Please check out publisher Verso for ordering information. Unfortunately for Korea-based readers, even with a sale on at the moment the time and cost of sending a paperback from the UK are prohibitive. However, it is very cheap to buy on Aladin.

What are you waiting for?

If you reside in South Korea, you can donate via wire transfer: Turnbull James Edward (Kookmin Bank/국민은행, 563401-01-214324)

3 thoughts on “Why I Choose the Term “Sex Work” Over “Prostitution”—and You Should Too

  1. (I LOVE this song!!) (I laughed at the part about your teenage daughters not being sad that you don’t dance anymore like this ^^)
    In France we also have different words for sex workers and I learned them thanks to Twitter, while following feminist sex workers accounts (and we say in French “travailleurs (male) / travailleuses (female) du sexe” and in short: TDS)

    I have a question for the Korean words, I used to learn Korean but not practicing anymore so I wanted to know when you write 성노동[자] the 자 means it’s a person doing the action? And is “성매매” a more abstract term, I mean like there’s not a person doing the action, but more like just describing “it’s that type of business”?

    Liked by 1 person

    1. I love the song too. Sadly though, the friend and flatmate that I used to dance to it with died in 2007, just a few months before I was due to visit him in New Zealand after an absence of 4 years, so I can’t play it for too long without getting sad and nostalgic.

      (Suddenly got dust in my eyes while typing this, damnit.)

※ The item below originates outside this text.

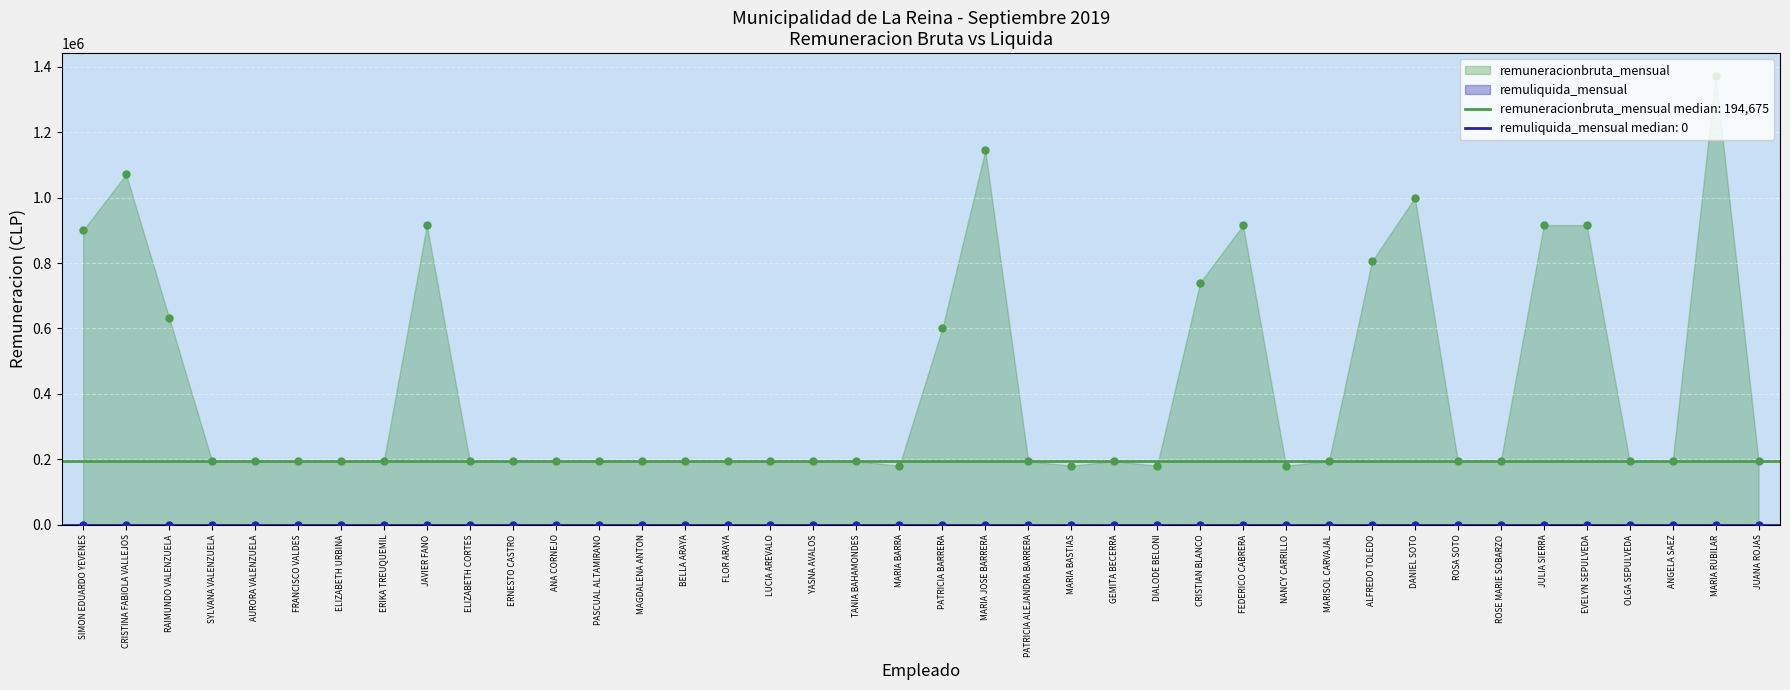

Which has a higher value, ANA CORNEJO or MARIA BASTIAS?

ANA CORNEJO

      Your Korean question: I should clarify that although I’ve met people who are very knowledgeable about the Korean sex work industry and who’ve met sex workers and activists themselves, I know very little about it personally (given their expertise, sex work just hasn’t been a priority for me frankly). All I can say about the terms then, is that 성노동[자] is just a combination of 성(sex) + 노동 (work) + 자 (lit., person who does the verb), and what Korean sex workers themselves much prefer as explained (but my apologies if you already understood all that!). Whereas 성매매…

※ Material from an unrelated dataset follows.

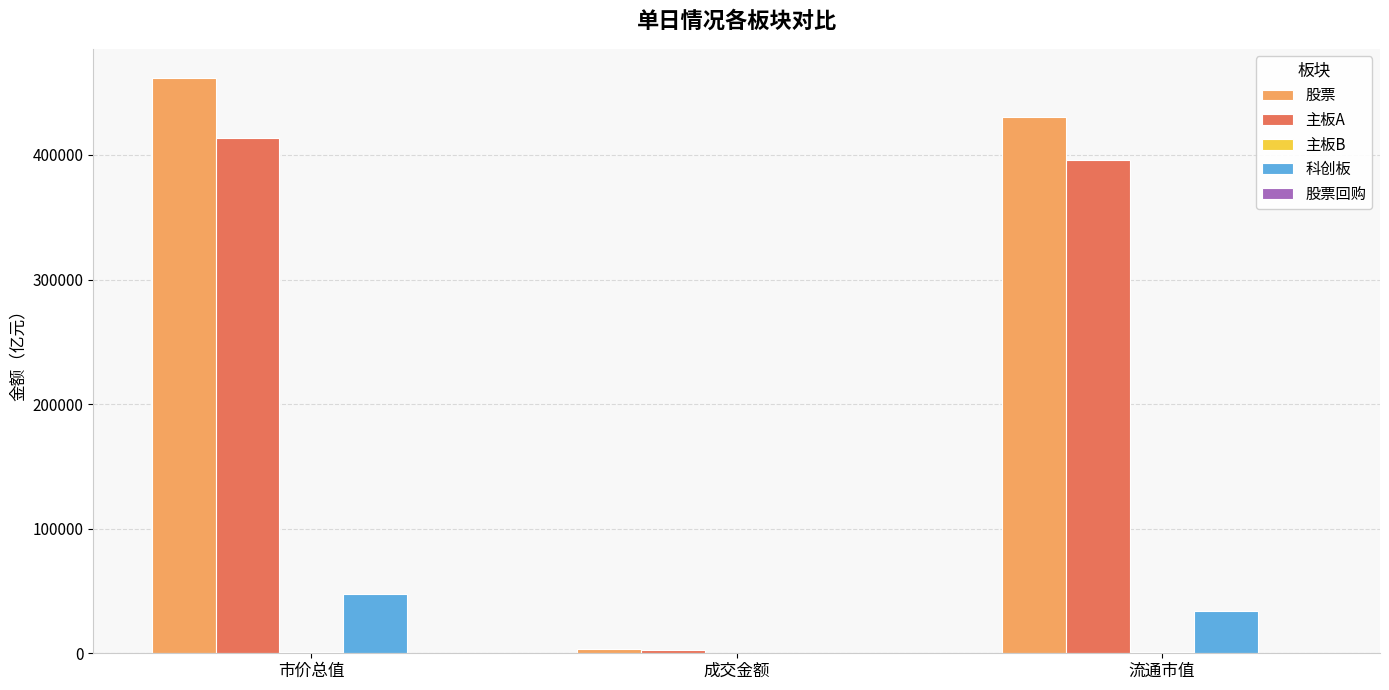

How many data points in 股票 are above 430722?

2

      Because “매매” is literally “buying and selling,” and in this case of sex/성, then on the first glance it’s a lot more value-neutral and functional a word than “prostitution” is in English. But:

      1) 성매매 might also have negative connotations of which I am unaware
      2) If Korean sex workers want to use 성노동 instead, then I’m sure they have good reasons for that, and all power to them.
      3) In my experience, 성매매 is just a very general, no-brainer term that the media automatically uses, and I assume the general public too. Given how ignorantly and misleadingly sex work is written about in English by journalists who use the term “prostitution” though, then I’m guessing the situation is little different in Korea’s famously tabloidish media. So, even if 성매매 is indeed more value-neutral in Korean than prostitution is in English, if sex workers want journalists especially to use 성노동 instead to gain some level of control over the conversation about them and to encourage journalists to write more intelligently about the subject, then again that seems like one of those good reasons sex workers have for using that term.

      Again I stress I am not an expert whatsover, and that I’m happy for more knowledgeable people to weigh in. But until then, those are my best guesses about the differences!